17/18 AVRIL 2015 : JOURNÉES D'ACTION CONTRE LE TTIP

Le 17 avril, les représentants de Via Campesina, de l'Alliance sociale D19-20 et de Corporate Europe Observatory (Observatoire européen des entreprises industrielles) ont organisé une visite citoyenne du quartier européen de Bruxelles où siègent de nombreux lobbies qui soutiennent le TTIP et qui sont favorables à une conclusion rapide des négociations. Sous les fenêtres notamment de FoodDrinkEurope, le lobby des industries agroalimentaires de l'UE, les activistes ont dénoncé « les conséquences négatives d'un accord sur le TTIP qui pourraient avoir un impact sur les petites exploitations agricoles européennes. Les anti-TTIP ont dénoncé le risque « d'une déréglementation généralisée et d'un recul du champ d'action des gouvernements ainsi que des menaces sur la sécurité des consommateurs ». Ils ont expliqué que les lobbies industriels des deux côtés de l'Atlantique sont constitués des mêmes multinationales (Nestlé, Unilever, Mondelez et consorts). Ces multinationales feraient, selon eux, « d'énormes pressions » pour favoriser notamment la création d'une « coopération réglementaire » entre les Etats-Unis et l'UE, dont l'objectif principal serait « de pouvoir continuer le travail d'harmonisation des cadres réglementaires entre l'UE et les Etats-Unis – une fois achevées les négociations du TTIP – permettant ainsi de résoudre les difficultés que celles-ci ne seraient pas parvenues à surmonter mais aussi de faire en sorte qu'aucune nouvelle réglementation ne risque de devenir une « barrière au commerce ». Le lendemain (18 avril) de nombreuses autres manifestations anti-TTIP ont eu lieu en Belgique et ont dénoncé à peu près les mêmes risques potentiels d'un accord sur le TTIP entre l'UE et les Etats-Unis (lire aussi papier suivant).
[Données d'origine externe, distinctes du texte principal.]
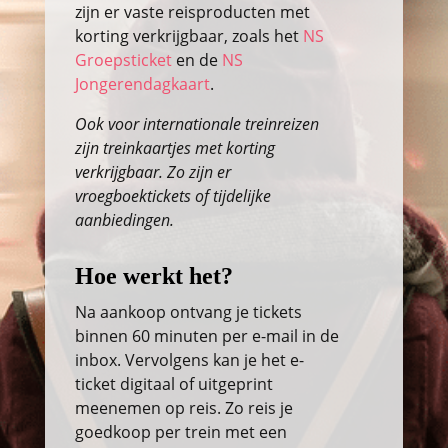
zijn er vaste reisproducten met
korting verkrijgbaar, zoals het
NS
Groepsticket
en de
NS
Jongerendagkaart
.
Ook voor internationale treinreizen
zijn treinkaartjes met korting
verkrijgbaar. Zo zijn er
vroegboektickets of tijdelijke
aanbiedingen.
Hoe werkt het?
Na aankoop ontvang je tickets
binnen 60 minuten per e-mail in de
inbox. Vervolgens kan je het e-
ticket digitaal of uitgeprint
meenemen op reis. Zo reis je
goedkoop per trein met een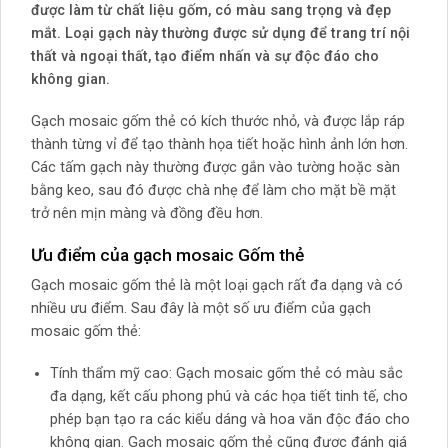
được làm từ chất liệu gốm, có màu sang trọng và đẹp
mắt. Loại gạch này thường được sử dụng để trang trí nội
thất và ngoại thất, tạo điểm nhấn và sự độc đáo cho
không gian.
Gạch mosaic gốm thẻ có kích thước nhỏ, và được lắp ráp
thành từng vỉ để tạo thành họa tiết hoặc hình ảnh lớn hơn.
Các tấm gạch này thường được gắn vào tường hoặc sàn
bằng keo, sau đó được chà nhẹ để làm cho mặt bề mặt
trở nên mịn màng và đồng đều hơn.
Ưu điểm của gạch mosaic Gốm thẻ
Gạch mosaic gốm thẻ là một loại gạch rất đa dạng và có
nhiều ưu điểm. Sau đây là một số ưu điểm của gạch
mosaic gốm thẻ:
Tính thẩm mỹ cao: Gạch mosaic gốm thẻ có màu sắc
đa dạng, kết cấu phong phú và các họa tiết tinh tế, cho
phép bạn tạo ra các kiểu dáng và hoa văn độc đáo cho
không gian. Gạch mosaic gốm thẻ cũng được đánh giá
(1) Règlement « REACH » sur l'enregistrement, l'évaluation, l'autorisation et les restrictions des substances chimiques.

LE CONGRÈS PRÊT À DONNER CARTE BLANCHE À OBAMA

Les leaders des groupes politiques au Congrès des Etats-Unis se sont entendus pour accorder le “fast track authority” au Président Barack Obama. Cette autorisation permettrait à Barack Obama de conclure les accords commerciaux avec l'Union européenne sans que les élus puissent les amender quand ils votent ces textes. Une majorité des membres du parti démocrate américain reste opposée à cette démarche dite du « fast track authority ».